Two coalitions of businesses have sued to overturn California’s first-of-its-kind climate disclosure law, which would require companies that pull in at least $1bn in annual revenue to publicly report their greenhouse gas emissions. AFR and allies have supported California’s law, hoping it provides a blueprint for the SEC’s own inbound climate disclosure rule.
Vanguard.
A new ad from the Sunrise Project blasts the investment adviser Vanguard for pulling out of the Net Zero Asset Managers group, following “climate marching orders” from right-wing politicians. The ad and more can be found on a new site called Vanguard S.O.S, which details the asset manager’s record of “destructive investments” that put savers’ money at risk.

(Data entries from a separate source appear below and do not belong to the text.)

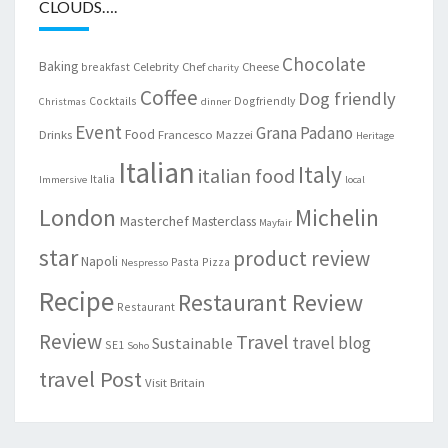
CLOUDS….
Chocolate
Baking
Celebrity Chef
Cheese
breakfast
charity
Coffee
Dog friendly
Cocktails
Dogfriendly
Christmas
dinner
Event
Grana Padano
Food
Drinks
Francesco Mazzei
Heritage
Italian
Italy
italian food
Italia
Immersive
local
London
Michelin
Masterchef
Masterclass
Mayfair
star
product review
Napoli
Pasta
Pizza
Nespresso
Recipe
Restaurant Review
Restaurant
Review
Travel
travel blog
Sustainable
SE1
Soho
travel Post
Visit Britain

Meat and Deforestation on the Menu.
The world’s largest meat producer, a Brazilian company called JBS, wants to join the New York Stock Exchange. A group of senators, environmentalists and others want the SEC to block it, since it would offer funding for the “scandal-plagued” company that’s been tied to deforestation in the Amazon Rainforest. A letter from senators, including Warren, Booker and Brown, flags the company’s “track record of corruption, human rights abuses, monopolization of the meatpacking market, as well as environmental risks.” The SEC’s authority might be limited, however, so long as JBS is forthcoming to its investors about its projected climate impact. Opponents of the polluting company argue that it isn’t telling the whole story about the risks.”
ExxonMobil.
The oil giant for the first time resorted to the courts to stop a shareholder proposal, and it succeeded. The Dutch group Follow This had hoped to compel ExxonMobil to set targets for greenhouse gas emission reductions.
POLITICS and MONEY
Billionaires and Universities.
Private equity billionaire Marc Rowan continues to use his wealth and status as a major donor to undertake his “hostile takeover of the core academic functions” of the University of Pennsylvania. Professors have begun to organize under the banner of academic freedom, kicking off with a rally last week to speak out against Rowan. Said Amy Offner, president of Penn’s chapter of the American Association of University Professors: the school’s become a “ground zero of a coordinated national assault on higher education, an assault organized by billionaires, lobbying organizations, and politicians who would like to control what can be studied and taught in the United States.”